Second, Fr. de Foucauld took his mission to a hostile place. While not at the height of violence during his lifetime, French Algeria was far from a land of easy relations and peace. This martyr refused comfort of any sort from his location to his mode of living, eventually even dying for his faith. The vast openness of the Sahara marked his very life, a terrain dizzyingly unchanging, yet wholly different from his homeland in France. In our world, we emphasize comfort, fear going too far from home, and can’t even begin to praise financial instability. Yet, Fr. de Foucauld went beyond tithing and volunteering, he committed his very life to discomfort, to a constant sort of crucifixion.
Lastly, he lived among Muslims. It nearly goes without saying that religious tension, especially between certain forms of Christianity and certain forms of Islam, is on the rise.
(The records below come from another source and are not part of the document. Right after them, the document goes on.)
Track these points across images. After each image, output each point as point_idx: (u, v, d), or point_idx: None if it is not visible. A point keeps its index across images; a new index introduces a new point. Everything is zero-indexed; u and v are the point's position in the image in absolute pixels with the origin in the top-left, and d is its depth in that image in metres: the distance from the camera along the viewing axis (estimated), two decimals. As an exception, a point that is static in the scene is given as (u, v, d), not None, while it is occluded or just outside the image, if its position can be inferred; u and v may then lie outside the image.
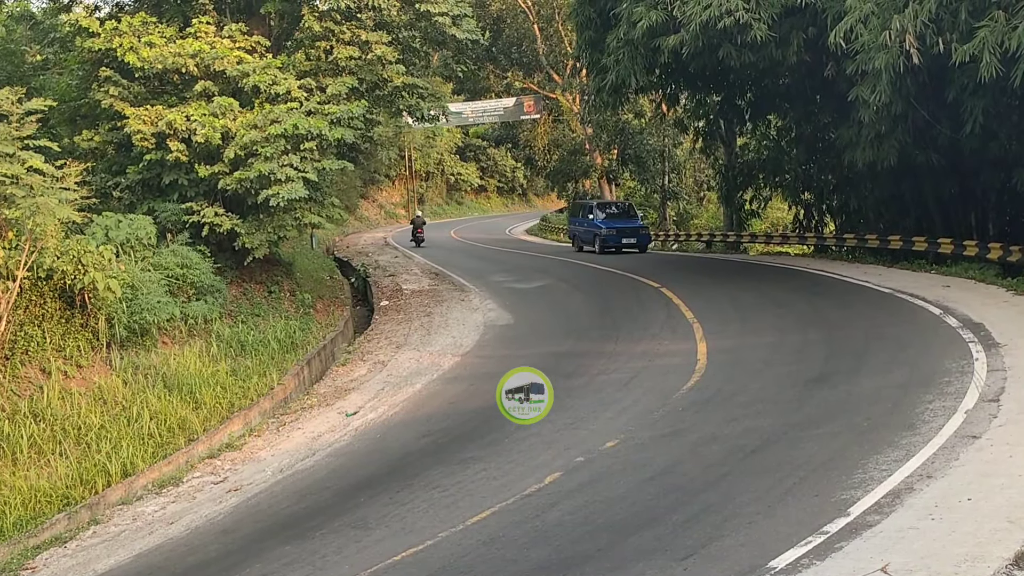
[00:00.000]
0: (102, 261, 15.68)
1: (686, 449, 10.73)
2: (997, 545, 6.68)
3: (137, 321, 16.68)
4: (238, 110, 20.38)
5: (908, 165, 21.18)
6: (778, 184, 31.75)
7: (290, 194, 19.56)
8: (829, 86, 22.32)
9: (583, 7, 25.54)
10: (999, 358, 11.96)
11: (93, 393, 15.27)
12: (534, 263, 33.34)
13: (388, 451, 13.42)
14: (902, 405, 10.74)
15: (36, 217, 14.60)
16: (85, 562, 11.31)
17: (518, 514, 9.65)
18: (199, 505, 12.62)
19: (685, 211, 49.59)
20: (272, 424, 15.78)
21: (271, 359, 18.22)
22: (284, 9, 24.05)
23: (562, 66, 48.87)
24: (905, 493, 8.04)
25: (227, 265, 21.25)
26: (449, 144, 70.81)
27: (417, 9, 24.10)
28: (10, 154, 14.97)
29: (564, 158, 49.26)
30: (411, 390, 16.57)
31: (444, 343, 19.94)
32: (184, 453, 14.33)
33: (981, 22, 15.43)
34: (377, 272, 31.97)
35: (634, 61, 22.18)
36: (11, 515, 12.66)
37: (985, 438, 9.12)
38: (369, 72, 23.48)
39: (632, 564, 7.68)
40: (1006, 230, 21.63)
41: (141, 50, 20.47)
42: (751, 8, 19.16)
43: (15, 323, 14.98)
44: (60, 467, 13.59)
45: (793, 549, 7.26)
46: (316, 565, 9.47)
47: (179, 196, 20.86)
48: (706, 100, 31.24)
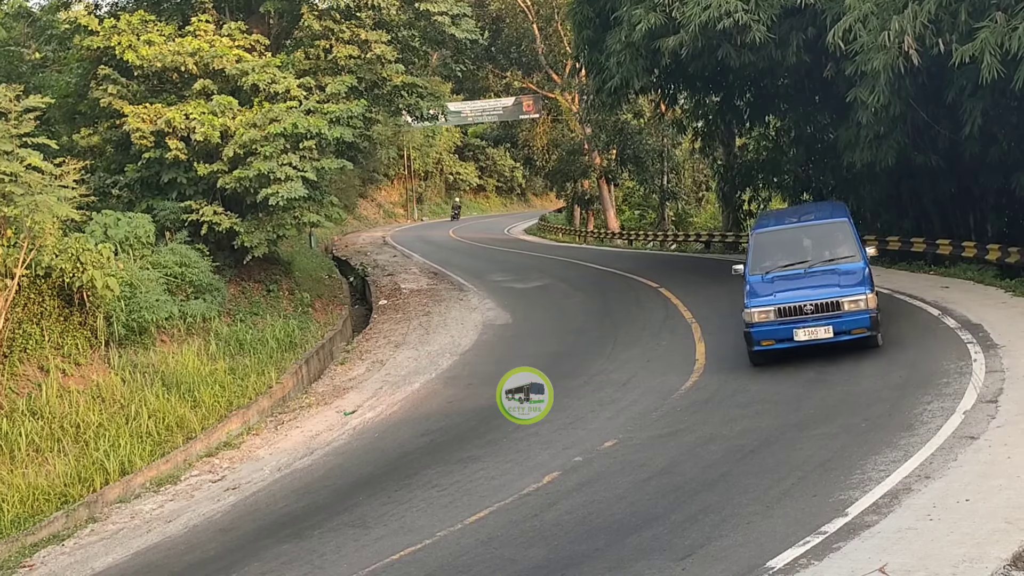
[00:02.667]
0: (101, 259, 15.66)
1: (685, 449, 10.73)
2: (995, 546, 6.69)
3: (135, 319, 16.66)
4: (237, 109, 20.37)
5: (907, 166, 21.17)
6: (777, 185, 31.72)
7: (289, 193, 19.56)
8: (828, 87, 22.31)
9: (581, 6, 25.52)
10: (997, 359, 11.97)
11: (91, 391, 15.26)
12: (533, 262, 33.35)
13: (386, 450, 13.42)
14: (900, 406, 10.75)
15: (35, 215, 14.58)
16: (83, 560, 11.31)
17: (516, 514, 9.65)
18: (197, 504, 12.62)
19: (684, 211, 49.59)
20: (270, 423, 15.78)
21: (269, 358, 18.21)
22: (283, 8, 24.03)
23: (561, 66, 48.87)
24: (903, 494, 8.05)
25: (226, 264, 21.24)
26: (448, 143, 70.79)
27: (416, 8, 24.11)
28: (8, 152, 14.94)
29: (563, 158, 49.26)
30: (409, 389, 16.58)
31: (442, 342, 19.94)
32: (182, 452, 14.33)
33: (981, 23, 15.41)
34: (376, 271, 32.00)
35: (635, 63, 22.19)
36: (9, 513, 12.65)
37: (983, 439, 9.13)
38: (368, 71, 23.49)
39: (630, 564, 7.68)
40: (1005, 231, 21.60)
41: (140, 48, 20.47)
42: (750, 9, 19.14)
43: (13, 321, 14.96)
44: (58, 465, 13.58)
45: (791, 549, 7.27)
46: (314, 564, 9.47)
47: (178, 195, 20.84)
48: (705, 100, 31.19)
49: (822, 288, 13.58)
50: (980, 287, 17.77)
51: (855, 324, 13.26)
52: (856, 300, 13.28)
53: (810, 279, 13.91)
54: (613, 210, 48.71)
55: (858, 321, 13.26)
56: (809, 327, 13.33)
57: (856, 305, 13.27)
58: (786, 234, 15.12)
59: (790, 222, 15.59)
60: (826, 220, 15.19)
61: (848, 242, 14.34)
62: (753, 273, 14.39)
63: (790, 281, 14.02)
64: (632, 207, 53.37)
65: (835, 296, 13.37)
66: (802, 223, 15.31)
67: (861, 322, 13.26)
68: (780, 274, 14.21)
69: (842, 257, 14.15)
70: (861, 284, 13.49)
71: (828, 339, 13.28)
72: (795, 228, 15.17)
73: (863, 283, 13.52)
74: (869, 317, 13.24)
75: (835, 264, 14.09)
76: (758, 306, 13.65)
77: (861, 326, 13.29)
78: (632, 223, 50.12)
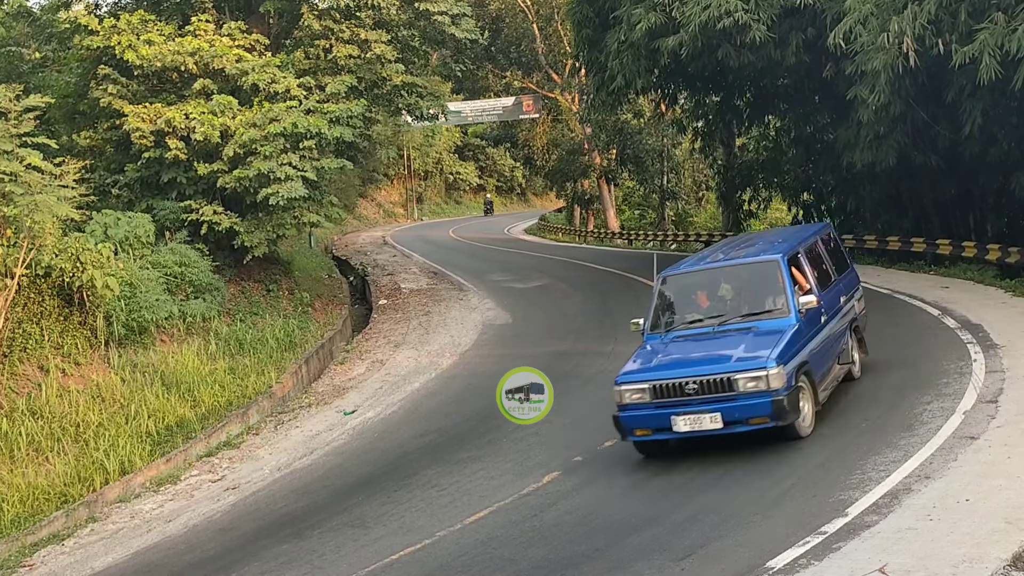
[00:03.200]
0: (100, 259, 15.67)
1: (684, 448, 10.72)
2: (995, 546, 6.69)
3: (135, 319, 16.66)
4: (237, 108, 20.37)
5: (907, 166, 21.18)
6: (777, 185, 31.74)
7: (289, 193, 19.57)
8: (828, 87, 22.32)
9: (581, 6, 25.55)
10: (997, 359, 11.97)
11: (91, 391, 15.26)
12: (532, 262, 33.35)
13: (386, 450, 13.42)
14: (900, 406, 10.74)
15: (34, 215, 14.59)
16: (83, 560, 11.31)
17: (516, 513, 9.65)
18: (197, 503, 12.62)
19: (684, 211, 49.58)
20: (270, 423, 15.78)
21: (269, 358, 18.21)
22: (283, 7, 24.03)
23: (561, 66, 48.87)
24: (903, 494, 8.05)
25: (225, 264, 21.24)
26: (448, 143, 70.77)
27: (416, 8, 24.11)
28: (8, 151, 14.95)
29: (563, 158, 49.27)
30: (409, 389, 16.58)
31: (442, 342, 19.95)
32: (182, 451, 14.33)
33: (981, 24, 15.42)
34: (376, 271, 32.00)
35: (635, 63, 22.21)
36: (9, 512, 12.66)
37: (983, 439, 9.13)
38: (368, 71, 23.49)
39: (630, 564, 7.68)
40: (1004, 231, 21.61)
41: (140, 48, 20.47)
42: (750, 9, 19.16)
43: (13, 320, 14.96)
44: (58, 465, 13.59)
45: (791, 549, 7.26)
46: (314, 564, 9.47)
47: (178, 194, 20.85)
48: (705, 100, 31.21)
49: (715, 359, 9.96)
50: (980, 287, 17.77)
51: (751, 411, 9.52)
52: (756, 376, 9.50)
53: (713, 343, 10.36)
54: (613, 210, 48.72)
55: (755, 408, 9.51)
56: (692, 413, 9.66)
57: (756, 384, 9.50)
58: (701, 277, 11.46)
59: (711, 261, 11.78)
60: (753, 259, 11.23)
61: (777, 290, 10.52)
62: (653, 331, 10.98)
63: (692, 344, 10.50)
64: (632, 207, 53.37)
65: (726, 371, 9.65)
66: (724, 263, 11.55)
67: (759, 409, 9.49)
68: (684, 333, 10.73)
69: (765, 311, 10.48)
70: (770, 352, 9.68)
71: (717, 430, 9.68)
72: (714, 270, 11.44)
73: (776, 350, 9.71)
74: (771, 402, 9.45)
75: (756, 320, 10.40)
76: (629, 381, 10.10)
77: (759, 414, 9.51)
78: (632, 223, 50.13)
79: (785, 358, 9.70)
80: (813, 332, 10.53)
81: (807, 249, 11.48)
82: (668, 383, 9.88)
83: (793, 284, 10.62)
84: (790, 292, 10.46)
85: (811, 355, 10.28)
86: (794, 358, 9.86)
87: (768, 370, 9.52)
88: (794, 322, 10.25)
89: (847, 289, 12.23)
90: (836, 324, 11.31)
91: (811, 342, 10.39)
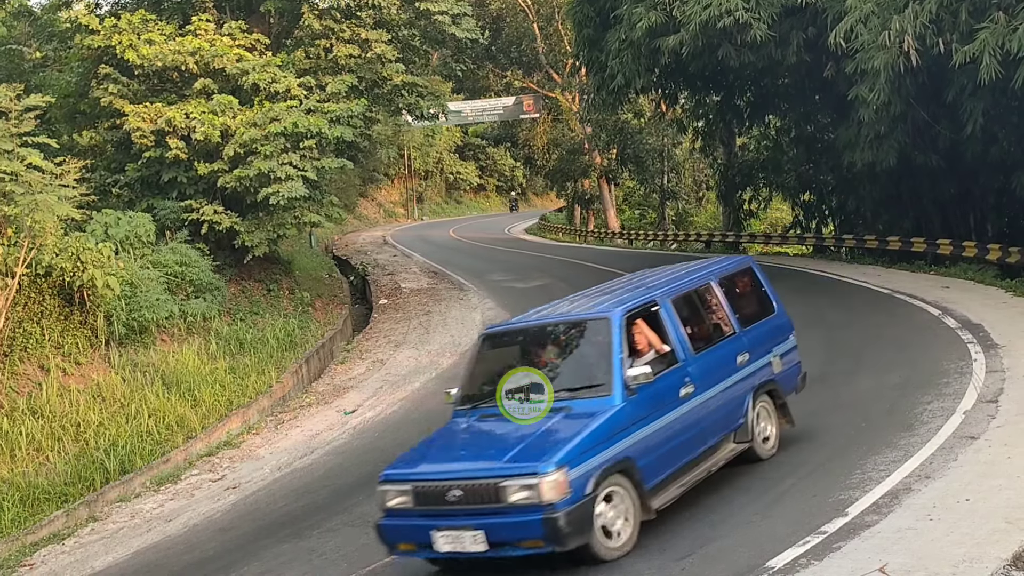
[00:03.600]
0: (101, 258, 15.67)
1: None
2: (995, 546, 6.69)
3: (136, 319, 16.66)
4: (237, 108, 20.38)
5: (907, 166, 21.19)
6: (777, 184, 31.76)
7: (289, 192, 19.58)
8: (828, 86, 22.33)
9: (581, 5, 25.57)
10: (998, 359, 11.96)
11: (91, 390, 15.26)
12: (533, 262, 33.35)
13: (386, 450, 13.39)
14: (900, 406, 10.73)
15: (35, 214, 14.59)
16: (83, 559, 11.31)
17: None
18: (197, 503, 12.62)
19: (684, 211, 49.61)
20: (270, 422, 15.78)
21: (270, 357, 18.22)
22: (284, 7, 24.05)
23: (561, 65, 48.89)
24: (903, 493, 8.04)
25: (226, 263, 21.25)
26: (448, 143, 70.79)
27: (417, 8, 24.13)
28: (9, 151, 14.96)
29: (563, 157, 49.31)
30: (409, 388, 16.59)
31: (443, 342, 19.95)
32: (182, 451, 14.33)
33: (981, 23, 15.42)
34: (376, 270, 32.01)
35: (636, 62, 22.23)
36: (9, 512, 12.65)
37: (983, 439, 9.12)
38: (368, 70, 23.50)
39: (630, 564, 7.67)
40: (1005, 231, 21.62)
41: (141, 47, 20.48)
42: (751, 8, 19.17)
43: (14, 320, 14.96)
44: (58, 464, 13.60)
45: (791, 549, 7.25)
46: (314, 563, 9.46)
47: (178, 194, 20.86)
48: (705, 100, 31.25)
49: (486, 456, 7.66)
50: (980, 287, 17.77)
51: (520, 531, 7.08)
52: (526, 484, 7.05)
53: (498, 432, 7.98)
54: (613, 210, 48.75)
55: (524, 526, 7.06)
56: (454, 529, 7.26)
57: (526, 495, 7.05)
58: (524, 336, 9.04)
59: (540, 316, 9.13)
60: (580, 315, 8.73)
61: (603, 359, 8.03)
62: (462, 405, 8.52)
63: (479, 432, 8.17)
64: (632, 207, 53.42)
65: (493, 474, 7.23)
66: (549, 319, 9.00)
67: (528, 528, 7.04)
68: (486, 411, 8.24)
69: (584, 387, 8.01)
70: (553, 451, 7.19)
71: (481, 553, 7.22)
72: (536, 328, 8.95)
73: (565, 448, 7.22)
74: (541, 520, 6.98)
75: (572, 399, 7.88)
76: (392, 479, 7.75)
77: (530, 535, 7.07)
78: (632, 223, 50.17)
79: (579, 458, 7.18)
80: (654, 414, 7.96)
81: (680, 297, 8.91)
82: (429, 486, 7.49)
83: (634, 349, 8.24)
84: (616, 362, 7.87)
85: (644, 447, 7.76)
86: (598, 455, 7.32)
87: (541, 476, 6.96)
88: (617, 403, 7.69)
89: (759, 343, 9.52)
90: (721, 394, 8.80)
91: (646, 427, 7.83)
Yet, Fr. de Foucauld refused to see his mission in terms of the religion of those whom he served: “I want all the people here, Christians, Muslims, Jews, non-believers, to look on me as their brother, the universal brother. They begin to call my house ‘the fraternity’ and this makes me happy.” Killed by Muslims, I cannot imagine Fr. de Foucauld uttering anything other than “Father forgive them; they know not what they do.”
His death was witnessed by two people: a former slave, whom he had liberated and the local sacristan (his servant and helper). Dying alone, his life offers a welcome reflection on how to live in our complicated times. It’s very easy to acclimate to the culture around us; it’s a different question, a tougher and more rewarding move, to carry the cross along with Fr. de Foucauld.